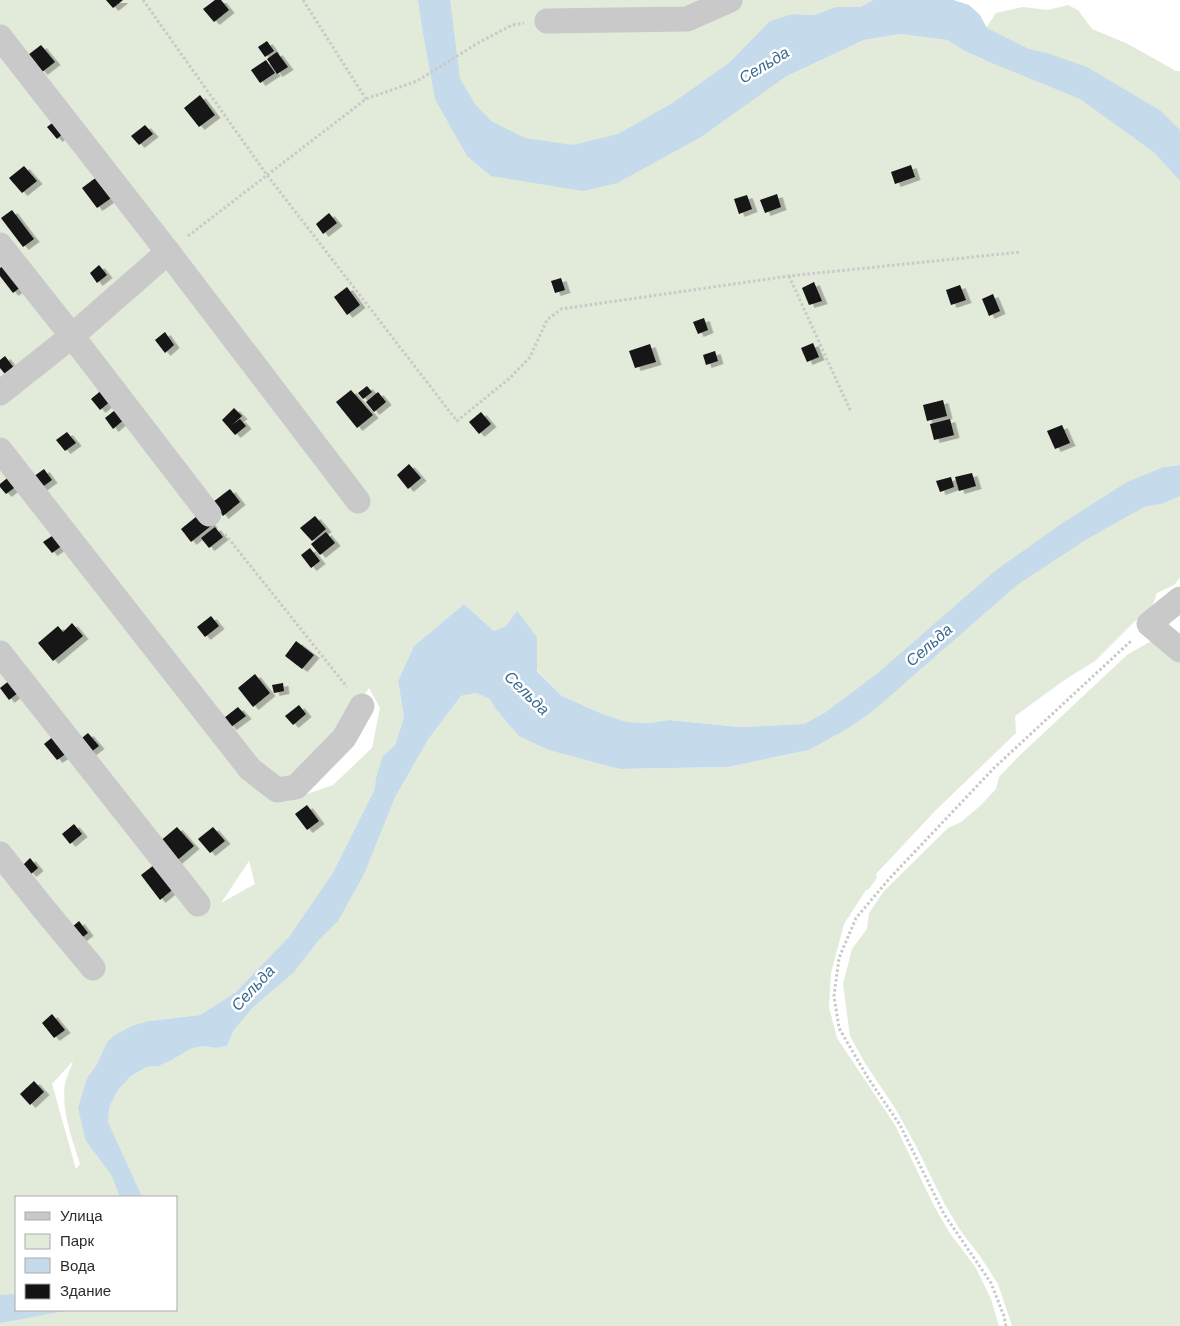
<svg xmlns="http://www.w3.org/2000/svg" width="1180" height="1326" viewBox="0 0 1180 1326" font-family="'Work Sans',sans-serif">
<defs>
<filter id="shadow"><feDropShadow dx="5.5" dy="3" stdDeviation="0" flood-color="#0004"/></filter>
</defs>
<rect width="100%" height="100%" fill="#fff"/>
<g fill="#e2ead9" fill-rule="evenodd">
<path d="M 0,0 L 873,0 L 860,7 L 835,7 L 814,15 L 793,14 L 785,77 L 864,40 L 900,34 L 947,40 L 965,51 L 987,61 L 986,28 L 996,13 L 1023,7 L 1048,10 L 1068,5 L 1078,10 L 1092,29 L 1128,44 L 1176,71 L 1180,71 L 1180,465 L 1164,467 L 1165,503 L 1180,496 L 1180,578 L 1174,585 L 1157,593 L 1151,609 L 1134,622 L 1095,661 L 1066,679 L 1015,716 L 1016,733 L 935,811 L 876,874 L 877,876 L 875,881 L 868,890 L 866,890 L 844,924 L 831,973 L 829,1007 L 837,1038 L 895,1125 L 934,1206 L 949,1232 L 976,1268 L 991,1299 L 999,1326 L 0,1326 ZM 464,604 L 494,631 L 506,626 L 517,612 L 537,637 L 537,670 L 562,696 L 605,715 L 627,722 L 650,723 L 669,720 L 740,727 L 804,724 L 826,712 L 809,750 L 728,767 L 620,769 L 520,736 L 495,708 L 491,699 L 476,693 L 461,696 L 427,741 L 383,756 L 395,745 L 404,717 L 398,681 L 414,646 ZM 369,688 L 380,708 L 372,748 L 333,785 L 293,799 ZM 249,861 L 255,884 L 221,903 ZM 236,992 L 253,1006 L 234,1030 L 227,1046 L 216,1048 L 202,1046 L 190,1049 L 172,1060 L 159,1066 L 147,1067 L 131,1076 L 118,1090 L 109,1108 L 87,1078 L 97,1064 L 107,1042 L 149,1021 L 200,1015 ZM 73,1061 C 71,1068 67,1075 65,1083 C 61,1111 72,1138 80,1164 L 76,1169 L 52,1084 ZM 16,1197 L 176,1197 L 176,1310 L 16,1310 Z"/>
<path d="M 1151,641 L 1180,656 L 1180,1326 L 1012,1326 L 998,1284 L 980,1256 L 960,1230 L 944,1203 L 915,1144 L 895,1108 L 865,1063 L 850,1036 L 843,984 L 852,949 L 867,929 L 869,913 L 884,891 L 948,828 L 961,822 L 980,806 L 996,789 L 999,777 L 1018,757 L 1127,655 Z"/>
</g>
<g fill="#c5daeb">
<path d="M 418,0 L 450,0 L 460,79 L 475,104 L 491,121 L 525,138 L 573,145 L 618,134 L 671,104 L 729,63 L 770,21 L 793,14 L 814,15 L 835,7 L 860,7 L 873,0 L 953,0 L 969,5 L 980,15 L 987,28 L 1029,49 L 1047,53 L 1087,67 L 1161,111 L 1180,130 L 1180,181 L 1155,153 L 1080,99 L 987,61 L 965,51 L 947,40 L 900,34 L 864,40 L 785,77 L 701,137 L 617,183 L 583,191 L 491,176 L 467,156 L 435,99 L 423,33 Z"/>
<path d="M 1180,465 L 1180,496 L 1165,503 L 1144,507 L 1087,539 L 1017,585 L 874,710 L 850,727 L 809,750 L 728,767 L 620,769 L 549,750 L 519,736 L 495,708 L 490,699 L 476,693 L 461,696 L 427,741 L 395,797 L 364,874 L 338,921 L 318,941 L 294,972 L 253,1007 L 234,1030 L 227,1046 L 216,1048 L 202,1046 L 190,1049 L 172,1060 L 159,1066 L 147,1067 L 131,1076 L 118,1090 L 109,1108 L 108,1122 L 142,1197 L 120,1197 L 112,1176 L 86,1141 L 78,1108 L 87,1078 L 97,1064 L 107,1042 L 115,1035 L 132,1026 L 149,1021 L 200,1015 L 236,992 L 289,937 L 333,873 L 375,789 L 376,778 L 383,756 L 395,745 L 404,717 L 398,681 L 414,646 L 464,604 L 494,631 L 506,626 L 517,611 L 537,637 L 537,671 L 562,696 L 605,715 L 627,722 L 650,723 L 669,720 L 740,727 L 804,724 L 826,712 L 878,673 L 996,570 L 1064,522 L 1127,482 L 1164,467 Z"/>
<path d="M 16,1294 L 16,1310 L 70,1310 L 0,1323 L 0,1295 Z"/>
</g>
<g fill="#131313" filter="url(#shadow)">
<path d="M 106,0 L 123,0 L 113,8 Z"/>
<path d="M 215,0 L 221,0 L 229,10 L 214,22 L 203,9 Z"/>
<path d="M 267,41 L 274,51 L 265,57 L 258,47 Z"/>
<path d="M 41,45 L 55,62 L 42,72 L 28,55 Z"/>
<path d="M 277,52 L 288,67 L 277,74 L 267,59 Z"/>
<path d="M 266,60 L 275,73 L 260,83 L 251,70 Z"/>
<path d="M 200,95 L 215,115 L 199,127 L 184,108 Z"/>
<path d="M 59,118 L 68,129 L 57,139 L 47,127 Z"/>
<path d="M 145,125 L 153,134 L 139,145 L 131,136 Z"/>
<path d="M 911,165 L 915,177 L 895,184 L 891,172 Z"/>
<path d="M 24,166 L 37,181 L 22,193 L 9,178 Z"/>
<path d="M 98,176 L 114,196 L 97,208 L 82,188 Z"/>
<path d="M 777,194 L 781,207 L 765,213 L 760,200 Z"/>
<path d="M 747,195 L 752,209 L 739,214 L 734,199 Z"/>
<path d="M 12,210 L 34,239 L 23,247 L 1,218 Z"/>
<path d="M 329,213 L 337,223 L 323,234 L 316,224 Z"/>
<path d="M 10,260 L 27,282 L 13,293 L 0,276 L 0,268 Z"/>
<path d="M 99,265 L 107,275 L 97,283 L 90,273 Z"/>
<path d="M 561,278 L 565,290 L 555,293 L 551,281 Z"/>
<path d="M 814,282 L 822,301 L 809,305 L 802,288 Z"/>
<path d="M 960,285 L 966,300 L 951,305 L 946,290 Z"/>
<path d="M 347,287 L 360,305 L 347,315 L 334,297 Z"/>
<path d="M 993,294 L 1000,311 L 989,316 L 982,299 Z"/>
<path d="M 704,318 L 708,330 L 698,334 L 693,322 Z"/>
<path d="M 165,332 L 174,345 L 165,353 L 155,340 Z"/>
<path d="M 813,343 L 819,357 L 807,362 L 801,348 Z"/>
<path d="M 650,344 L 656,362 L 635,368 L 629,351 Z"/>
<path d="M 715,351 L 718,361 L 706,365 L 703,355 Z"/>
<path d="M 5,356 L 14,368 L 5,374 L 0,368 L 0,360 Z"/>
<path d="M 367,386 L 372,392 L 363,399 L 358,393 Z"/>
<path d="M 103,389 L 112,400 L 100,410 L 91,399 Z"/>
<path d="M 351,390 L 373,415 L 357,428 L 336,402 Z"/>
<path d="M 378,392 L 386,402 L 374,412 L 366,402 Z"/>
<path d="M 943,400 L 947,416 L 927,421 L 923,405 Z"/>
<path d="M 119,407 L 127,417 L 113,429 L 105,418 Z"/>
<path d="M 234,408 L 242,416 L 232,425 L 240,419 L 246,426 L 235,435 L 222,420 Z"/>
<path d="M 481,412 L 491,424 L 479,434 L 469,422 Z"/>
<path d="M 950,419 L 954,435 L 934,440 L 930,424 Z"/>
<path d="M 1062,425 L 1070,443 L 1055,449 L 1047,431 Z"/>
<path d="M 67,432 L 76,443 L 65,451 L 56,440 Z"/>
<path d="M 409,464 L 421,478 L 408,489 L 397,475 Z"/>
<path d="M 44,469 L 52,480 L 41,488 L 33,477 Z"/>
<path d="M 972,473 L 976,486 L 959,491 L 955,477 Z"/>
<path d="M 11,475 L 18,485 L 6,494 L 0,487 L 0,484 Z"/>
<path d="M 951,477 L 954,487 L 940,492 L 936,481 Z"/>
<path d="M 230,489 L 240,502 L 223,516 L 213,502 Z"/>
<path d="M 202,512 L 212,525 L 191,542 L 181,529 Z"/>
<path d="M 315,516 L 326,529 L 312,541 L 300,528 Z"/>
<path d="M 215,527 L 223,537 L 209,548 L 201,538 Z"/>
<path d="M 326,532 L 335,543 L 320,555 L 311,544 Z"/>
<path d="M 55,534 L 63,545 L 52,553 L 43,542 Z"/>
<path d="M 310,548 L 320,561 L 311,568 L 301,555 Z"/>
<path d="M 211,616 L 219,626 L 205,637 L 197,627 Z"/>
<path d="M 72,623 L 83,636 L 53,661 L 38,643 L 58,626 L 63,632 Z"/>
<path d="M 296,641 L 314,655 L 302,669 L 285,656 Z"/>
<path d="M 255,674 L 270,693 L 253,707 L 238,688 Z"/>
<path d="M 10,680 L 19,692 L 9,700 L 0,688 Z"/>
<path d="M 283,683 L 284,691 L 274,693 L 272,685 Z"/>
<path d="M 299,705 L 306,714 L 293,725 L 285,716 Z"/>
<path d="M 238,707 L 246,716 L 231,727 L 224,718 Z"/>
<path d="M 88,733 L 99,746 L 87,755 L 77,742 Z"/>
<path d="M 54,736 L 67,753 L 57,760 L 44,744 Z"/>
<path d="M 307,805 L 319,821 L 307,830 L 295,814 Z"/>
<path d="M 74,824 L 82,834 L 70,844 L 62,834 Z"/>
<path d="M 177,827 L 194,846 L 174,863 L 158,843 Z"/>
<path d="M 213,827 L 225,841 L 210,853 L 198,839 Z"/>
<path d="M 30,858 L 38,868 L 31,874 L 23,865 Z"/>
<path d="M 154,865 L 172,890 L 160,900 L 141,875 Z"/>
<path d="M 79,921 L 88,933 L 80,939 L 71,928 Z"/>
<path d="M 52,1014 L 65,1030 L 54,1038 L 42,1023 Z"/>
<path d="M 34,1081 L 44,1092 L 30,1105 L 20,1094 Z"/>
</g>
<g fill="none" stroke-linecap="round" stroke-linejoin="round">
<g stroke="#c9c9c9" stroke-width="3" stroke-dasharray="2.5 2.5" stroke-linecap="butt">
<path d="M 143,0 L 267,175 L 457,421 L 510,378 L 530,357 L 547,320 L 561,309 L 789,276 L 1021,252"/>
<path d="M 303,0 L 366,99"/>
<path d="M 188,236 L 366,99 L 417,81 L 478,43 L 512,25 L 524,23"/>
<path d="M 789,276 L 851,412"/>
<path d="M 225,534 L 347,687"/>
<path d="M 1006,1326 L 1004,1316 L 991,1283 L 944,1214 L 900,1125 L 868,1078 L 839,1028 L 834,996 L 839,958 L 856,918 L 889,879 L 994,768 L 1131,641"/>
</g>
<g stroke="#c9c9c9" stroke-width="25">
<path d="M 547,21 L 687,19 L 730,0"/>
<path d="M 0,37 L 168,252 L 358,501"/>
<path d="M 0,245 L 72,336 L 209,514"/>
<path d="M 0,393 L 72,336 L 168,252"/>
<path d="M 0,450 L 250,769 L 277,790 L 296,787 L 344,738 L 362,706"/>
<path d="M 1180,599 L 1149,624 L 1180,650"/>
<path d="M 0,653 L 198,904"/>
<path d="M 0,854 L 43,908 L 93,968"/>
</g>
</g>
<g text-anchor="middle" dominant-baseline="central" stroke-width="5" stroke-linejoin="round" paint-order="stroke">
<g font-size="16" font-style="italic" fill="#3b6a8e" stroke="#fff">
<text transform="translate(764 65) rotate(-31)">Сельда</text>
<text transform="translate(929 645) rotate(-41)">Сельда</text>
<text transform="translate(527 693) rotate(44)">Сельда</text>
<text transform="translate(253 988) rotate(-47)">Сельда</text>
</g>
</g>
<rect x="15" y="1196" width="162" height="115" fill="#ffffff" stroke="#ababab"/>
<rect x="25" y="1212" width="25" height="8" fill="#c9c9c9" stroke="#ababab"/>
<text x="60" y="1221" font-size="15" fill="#2c2c2c">Улица</text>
<rect x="25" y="1234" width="25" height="15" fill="#e2ead9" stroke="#ababab"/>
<text x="60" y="1246" font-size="15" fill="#2c2c2c">Парк</text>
<rect x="25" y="1258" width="25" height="15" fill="#c5daeb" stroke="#ababab"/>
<text x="60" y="1271" font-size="15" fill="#2c2c2c">Вода</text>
<rect x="25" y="1284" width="25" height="15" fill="#131313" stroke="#ababab"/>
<text x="60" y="1296" font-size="15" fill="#2c2c2c">Здание</text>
</svg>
------------------------------------
What is being asked: Go through the material above, and wherever a line contains the string "linecap", return it.

Solution to this problem:
<g fill="none" stroke-linecap="round" stroke-linejoin="round">
<g stroke="#c9c9c9" stroke-width="3" stroke-dasharray="2.5 2.5" stroke-linecap="butt">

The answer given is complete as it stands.